The result of this query will be the source of the Data Studio report.

The Data Studio report

Google Data Studio [https://datastudio.google.com/?requirelogin=1] is the main visualization tool from Google Cloud Platform. It has a rich set of connectors, many visualization widgets and beautiful sharing options.

Next are the steps to follow in order to create the report:

  1. Login using a google account.

  2. Click on “Blank Report” to create a new report.

Create report

  1. Create a new data source using BigQuery connector.

Add BigQuery

  1. Follow the instructions to authorize Data Studio to access the BigQuery dataset.

  2. Choose “CUSTOM QUERY”, select project and paste the query from the previous step. Make sure to check the “Enable date range parameters” option and update the parameters DS_START_DATE and DS_END_DATE with the query parameters @DS_START_DATE and @DS_END_DATE.

Query

  1. Navigate to menu item **Resource -> Manage added data sources", click on “Edit” and update the fields names as follows:

    • “cohort_users” becomes “Cohort users”
    • “cohort_users_per” becomes “% Cohort users”
    • “day_order” becomes “Day”
    • “first_seen” becomes “First seen”
    • “new_users” becomes “New users”
  2. Add a text box for the title of the report, a date range control and a pivot table with heat map.

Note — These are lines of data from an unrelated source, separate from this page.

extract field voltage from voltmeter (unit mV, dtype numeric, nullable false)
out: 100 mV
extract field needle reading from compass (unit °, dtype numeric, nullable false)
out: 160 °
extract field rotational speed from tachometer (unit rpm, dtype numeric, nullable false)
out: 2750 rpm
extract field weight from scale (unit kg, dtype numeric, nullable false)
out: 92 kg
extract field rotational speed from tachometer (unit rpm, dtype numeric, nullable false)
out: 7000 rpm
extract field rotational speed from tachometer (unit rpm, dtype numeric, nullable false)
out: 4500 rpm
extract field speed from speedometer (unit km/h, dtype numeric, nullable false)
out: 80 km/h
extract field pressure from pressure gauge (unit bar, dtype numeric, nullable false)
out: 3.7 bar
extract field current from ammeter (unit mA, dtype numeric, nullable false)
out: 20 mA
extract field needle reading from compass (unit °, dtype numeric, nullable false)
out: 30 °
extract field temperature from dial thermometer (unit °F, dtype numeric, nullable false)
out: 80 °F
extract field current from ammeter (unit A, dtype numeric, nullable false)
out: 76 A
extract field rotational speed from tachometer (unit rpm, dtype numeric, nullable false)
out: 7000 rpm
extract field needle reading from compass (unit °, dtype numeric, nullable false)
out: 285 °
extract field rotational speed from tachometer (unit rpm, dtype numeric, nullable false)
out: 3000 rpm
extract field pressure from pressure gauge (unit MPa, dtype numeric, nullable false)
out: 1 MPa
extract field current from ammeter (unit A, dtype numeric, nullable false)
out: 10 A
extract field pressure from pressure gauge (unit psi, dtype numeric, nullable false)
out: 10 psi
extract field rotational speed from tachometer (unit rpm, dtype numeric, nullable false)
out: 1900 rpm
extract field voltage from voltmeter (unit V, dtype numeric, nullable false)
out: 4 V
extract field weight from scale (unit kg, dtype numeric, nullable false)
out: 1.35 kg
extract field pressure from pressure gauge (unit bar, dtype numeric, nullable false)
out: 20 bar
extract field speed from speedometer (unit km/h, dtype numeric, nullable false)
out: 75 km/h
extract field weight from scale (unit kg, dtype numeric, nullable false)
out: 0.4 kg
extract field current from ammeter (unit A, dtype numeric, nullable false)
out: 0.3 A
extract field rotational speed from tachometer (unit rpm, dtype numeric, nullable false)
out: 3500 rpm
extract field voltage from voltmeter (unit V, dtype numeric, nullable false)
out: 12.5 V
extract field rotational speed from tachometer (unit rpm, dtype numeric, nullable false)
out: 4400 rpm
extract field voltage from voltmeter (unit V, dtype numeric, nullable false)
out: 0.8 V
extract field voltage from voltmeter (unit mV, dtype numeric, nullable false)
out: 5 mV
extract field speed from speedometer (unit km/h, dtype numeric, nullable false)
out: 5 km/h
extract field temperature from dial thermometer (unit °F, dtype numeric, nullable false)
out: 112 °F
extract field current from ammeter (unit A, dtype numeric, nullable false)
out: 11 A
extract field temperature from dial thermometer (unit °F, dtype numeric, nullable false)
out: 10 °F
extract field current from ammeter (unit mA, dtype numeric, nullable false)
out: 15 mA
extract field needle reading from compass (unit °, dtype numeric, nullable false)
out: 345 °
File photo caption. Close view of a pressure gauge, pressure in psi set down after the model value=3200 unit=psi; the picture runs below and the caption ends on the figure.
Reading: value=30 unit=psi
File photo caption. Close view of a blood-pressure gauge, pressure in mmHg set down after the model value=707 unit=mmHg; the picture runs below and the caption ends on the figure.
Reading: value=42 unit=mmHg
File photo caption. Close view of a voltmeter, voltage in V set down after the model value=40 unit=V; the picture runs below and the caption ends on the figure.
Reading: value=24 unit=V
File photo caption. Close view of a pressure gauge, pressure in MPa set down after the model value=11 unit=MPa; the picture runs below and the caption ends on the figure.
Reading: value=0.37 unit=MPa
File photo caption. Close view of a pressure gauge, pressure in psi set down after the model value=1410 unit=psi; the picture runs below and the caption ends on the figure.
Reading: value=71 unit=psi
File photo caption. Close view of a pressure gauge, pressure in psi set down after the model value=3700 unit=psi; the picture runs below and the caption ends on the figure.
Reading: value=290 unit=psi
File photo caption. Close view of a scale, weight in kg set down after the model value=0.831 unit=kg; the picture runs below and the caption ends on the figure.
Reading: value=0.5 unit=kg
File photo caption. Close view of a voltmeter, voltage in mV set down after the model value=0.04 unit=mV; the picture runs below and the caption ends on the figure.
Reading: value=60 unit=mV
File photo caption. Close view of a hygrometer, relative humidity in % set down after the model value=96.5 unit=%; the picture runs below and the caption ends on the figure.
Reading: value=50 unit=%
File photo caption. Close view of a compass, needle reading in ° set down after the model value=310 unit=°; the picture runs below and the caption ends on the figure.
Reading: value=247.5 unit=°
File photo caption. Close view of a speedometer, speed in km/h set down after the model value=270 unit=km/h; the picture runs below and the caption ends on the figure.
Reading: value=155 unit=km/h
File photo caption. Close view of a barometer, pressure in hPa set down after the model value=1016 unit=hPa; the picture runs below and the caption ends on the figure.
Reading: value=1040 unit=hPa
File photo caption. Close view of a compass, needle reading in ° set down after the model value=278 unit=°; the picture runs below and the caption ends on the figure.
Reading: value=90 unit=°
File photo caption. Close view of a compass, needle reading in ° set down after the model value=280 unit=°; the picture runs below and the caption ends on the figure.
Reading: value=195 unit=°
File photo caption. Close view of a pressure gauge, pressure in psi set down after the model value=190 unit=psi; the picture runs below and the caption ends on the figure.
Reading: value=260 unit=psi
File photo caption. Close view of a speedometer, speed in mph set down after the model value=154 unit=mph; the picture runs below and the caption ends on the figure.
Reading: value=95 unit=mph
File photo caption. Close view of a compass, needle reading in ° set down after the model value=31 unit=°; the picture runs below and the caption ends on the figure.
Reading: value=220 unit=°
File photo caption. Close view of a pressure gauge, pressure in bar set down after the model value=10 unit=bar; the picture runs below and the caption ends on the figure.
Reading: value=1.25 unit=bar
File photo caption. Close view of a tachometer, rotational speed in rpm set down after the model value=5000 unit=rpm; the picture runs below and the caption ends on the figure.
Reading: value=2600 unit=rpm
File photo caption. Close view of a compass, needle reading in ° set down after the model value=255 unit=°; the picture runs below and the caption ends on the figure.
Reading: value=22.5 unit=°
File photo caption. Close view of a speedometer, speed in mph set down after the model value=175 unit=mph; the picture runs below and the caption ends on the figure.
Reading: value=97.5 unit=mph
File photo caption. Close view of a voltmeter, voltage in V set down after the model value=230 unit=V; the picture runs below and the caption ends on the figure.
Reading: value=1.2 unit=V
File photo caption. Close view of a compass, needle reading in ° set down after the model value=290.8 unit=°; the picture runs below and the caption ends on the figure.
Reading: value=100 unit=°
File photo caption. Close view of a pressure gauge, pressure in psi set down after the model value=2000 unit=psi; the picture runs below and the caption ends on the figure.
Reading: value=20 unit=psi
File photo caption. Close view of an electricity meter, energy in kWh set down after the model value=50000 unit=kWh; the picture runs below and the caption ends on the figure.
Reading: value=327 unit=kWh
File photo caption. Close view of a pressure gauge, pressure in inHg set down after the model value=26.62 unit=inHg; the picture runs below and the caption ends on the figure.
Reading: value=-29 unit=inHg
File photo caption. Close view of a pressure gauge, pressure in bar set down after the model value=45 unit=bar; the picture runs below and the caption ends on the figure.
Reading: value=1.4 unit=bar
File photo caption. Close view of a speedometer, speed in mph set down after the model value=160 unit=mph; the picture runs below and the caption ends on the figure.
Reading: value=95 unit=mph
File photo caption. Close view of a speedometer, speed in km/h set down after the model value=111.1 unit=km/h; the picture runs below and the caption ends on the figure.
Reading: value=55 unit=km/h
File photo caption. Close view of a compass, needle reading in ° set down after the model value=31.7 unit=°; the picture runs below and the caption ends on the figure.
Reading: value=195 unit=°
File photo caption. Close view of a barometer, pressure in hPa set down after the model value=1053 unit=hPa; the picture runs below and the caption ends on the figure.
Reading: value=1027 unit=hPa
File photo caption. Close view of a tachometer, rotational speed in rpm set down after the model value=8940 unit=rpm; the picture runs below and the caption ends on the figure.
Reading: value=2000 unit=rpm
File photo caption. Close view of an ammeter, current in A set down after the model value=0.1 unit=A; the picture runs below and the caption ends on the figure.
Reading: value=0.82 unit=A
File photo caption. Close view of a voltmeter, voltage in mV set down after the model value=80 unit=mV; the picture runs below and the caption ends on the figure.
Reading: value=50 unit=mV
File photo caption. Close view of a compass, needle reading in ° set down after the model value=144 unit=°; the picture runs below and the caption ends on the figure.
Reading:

  3. For the pivot table set the following options:

    • Row dimension: First seen
    • Column dimension: Day
    • Metric: % Cohort users
    • Sorting:
      • Row #1: First seen ascending
      • Column #1: Day ascending
    • Style:
      • Missing data: Show '' (blank)
  4. Duplicate the pivot table and replace the metric with New users.

The final report should look like this:

Report

The live version of this report can be found here: User retention visualization

Conclusion

Data Studio is a great tool and in combination with BigQuery anyone can turn data into compelling stories of data visualization art.